〈コラム〉米日教育交流協議会・代表 丹羽筆人「在米親子にアドバイス」日米の教育事情

0

自分が何に向いているのかを考えたい

どんな学問分野に興味があるのかを考えて

今年は東日本大震災の影響で5月に入学式が行われる大学も少なくありませんでした。その入学生たちが戦った入試はどんな様子だったかを振り返ってみましょう。
2011年度大学入試は、少子化のため18歳人口は減少しているものの、大学入試志願率が上昇しているのに加え、大学入試センター試験の平均点のアップ、引き続く不況という要因によって、国公立大志願者数が約1万5000人の大幅増加をしました。中でも旧七帝大のような難関大の志願者数の増加が目立ちました。受験生が強気の出願をしたようです。一方、私立大の志願者数は横ばいであり、難関大や地区の拠点大では志願者数の減少傾向が見られました。国公立大志向の高まりによって、これらの大学の出願が絞り込まれたと推測されます。

提供データ =>
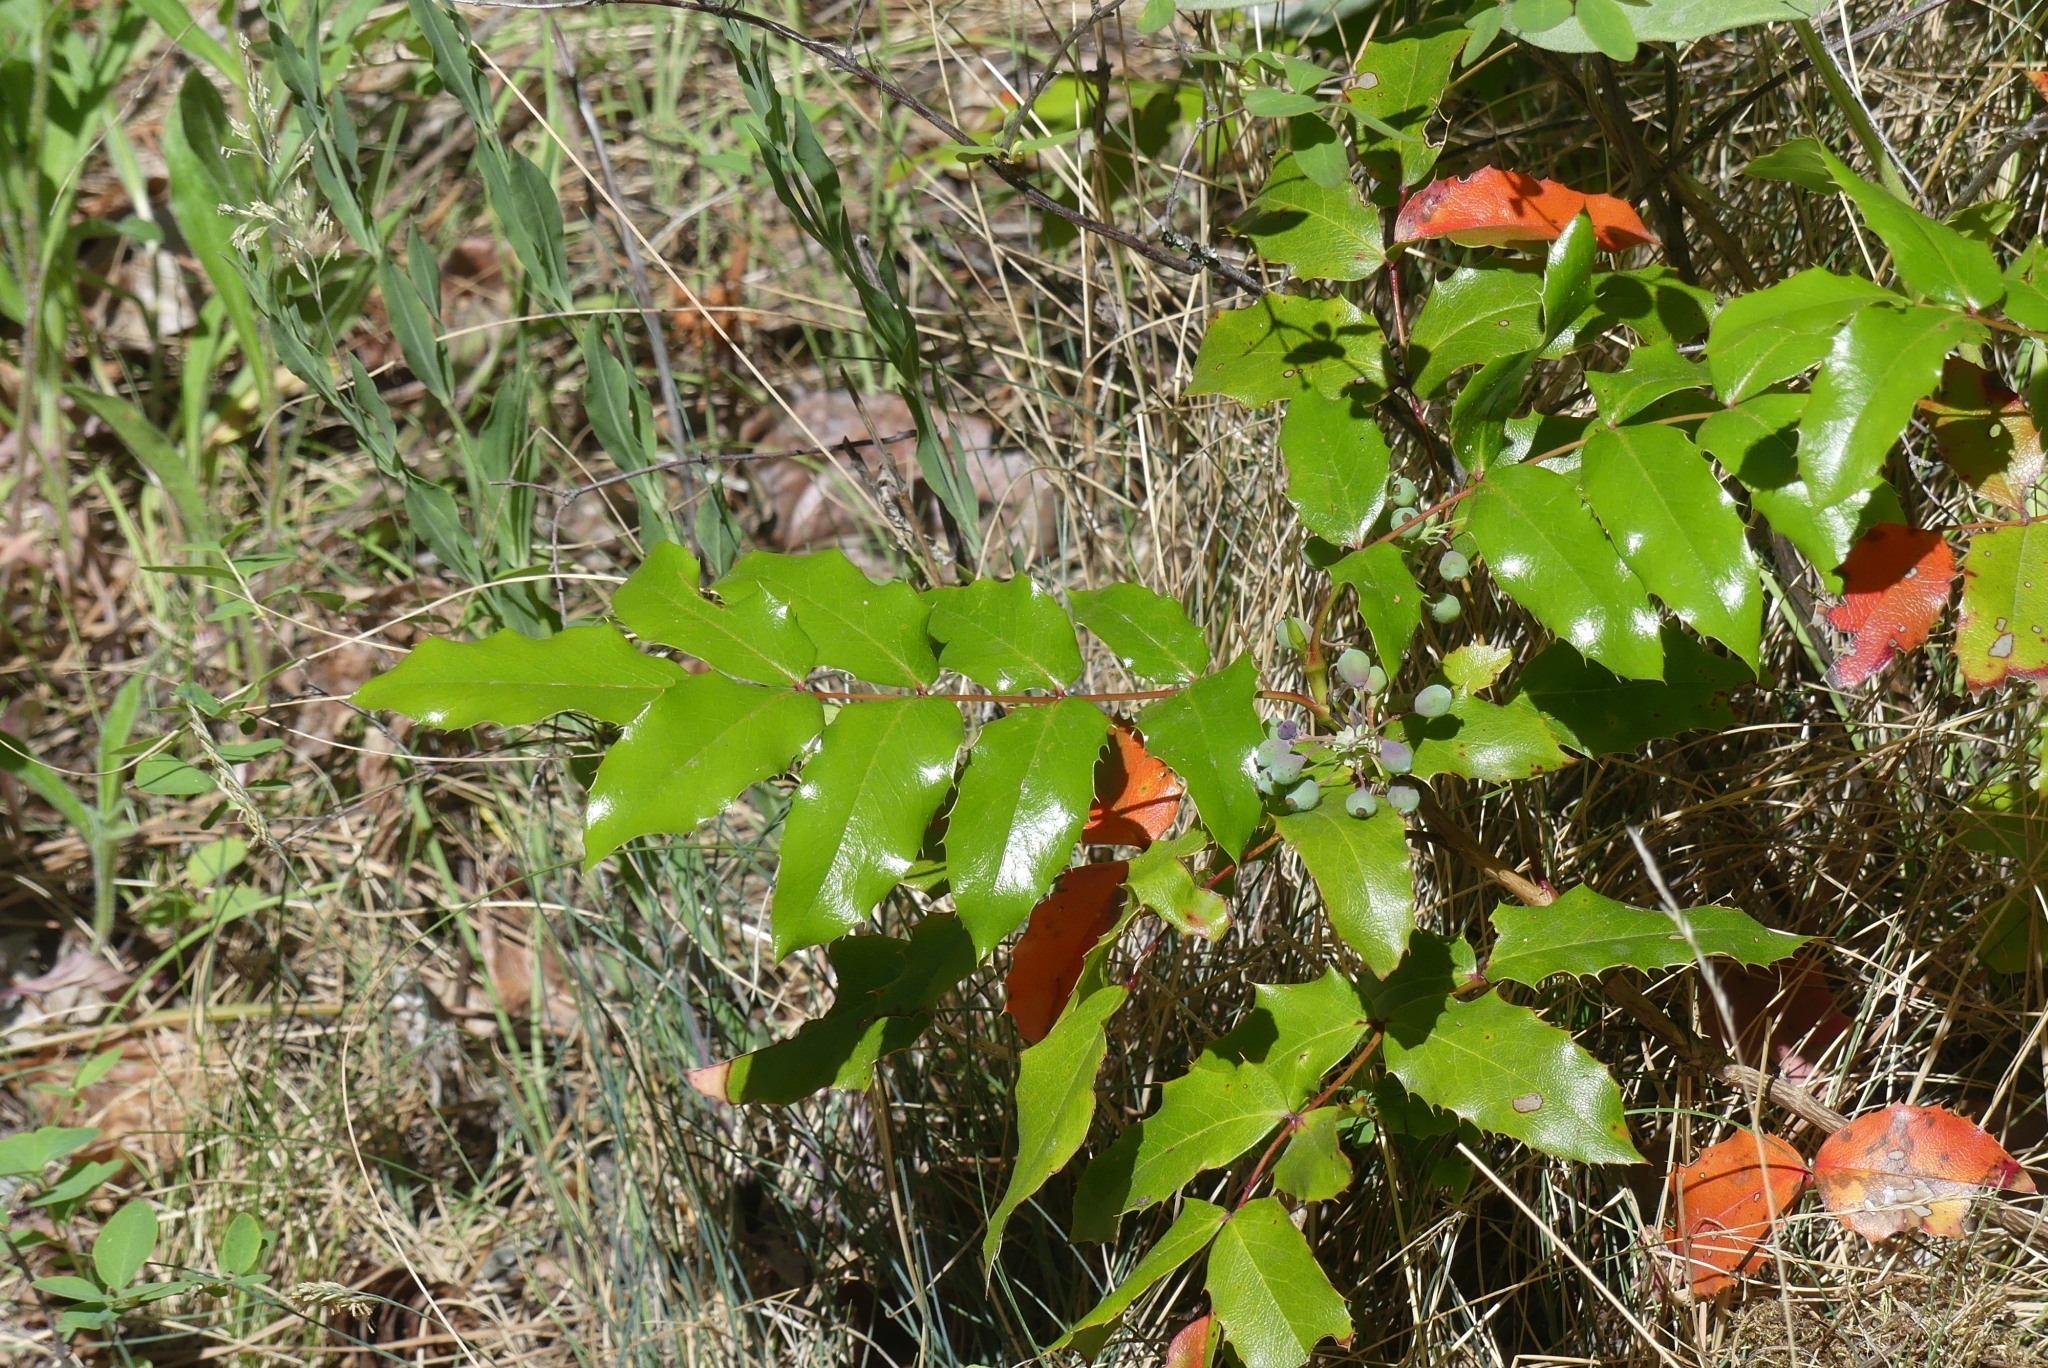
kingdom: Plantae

課題 =>
2011年度の大学入試を扱った本文を、最後の文のあとから続けてください。 上に並んだ行は、本文の内容とは関係がありません。

解答 =>
次に学部系統別の志願状況に目を向けると、国公立大、私立大ともに「文低理高」の傾向が鮮明となっています。経済・経営・商、法・政治などの社会科学系の志願者数の減少が目立つ一方で、理、工、農、医・歯・薬・保健など理系は志願者数の増加が目立ちます。また、医・歯・薬・保健学系に加え、教員養成系や生活科学系など資格系統の志願者数の増加が顕著です。
この背景には長引く不況による大学生の就職難があります。受験生にとっても就職には強い関心があり、河合塾の塾生アンケートでも、大学に進学する理由として「希望する業種や職種に就職すること」がトップに上がっています。
ここで、帰国生入試に目を向けると、このような傾向とは異なった様相が見られます。それは、「有名私立大人気」「文高理低」です。帰国生入試(4月入学)の皮切りとなる早稲田大は約8割が受験するほどですし、慶應義塾大、上智大、国際基督教大、青山学院大などに受験生の人気が集中しています。また、理科系の受験生の比率も少なく、むしろ「理系離れ」が進んでいます。これはどうしてなのでしょうか。
まず、帰国生は日本の大学に関する知識が少ないことが挙げられます。そのため、自分の知っている限られた大学に志願者が集中するのです。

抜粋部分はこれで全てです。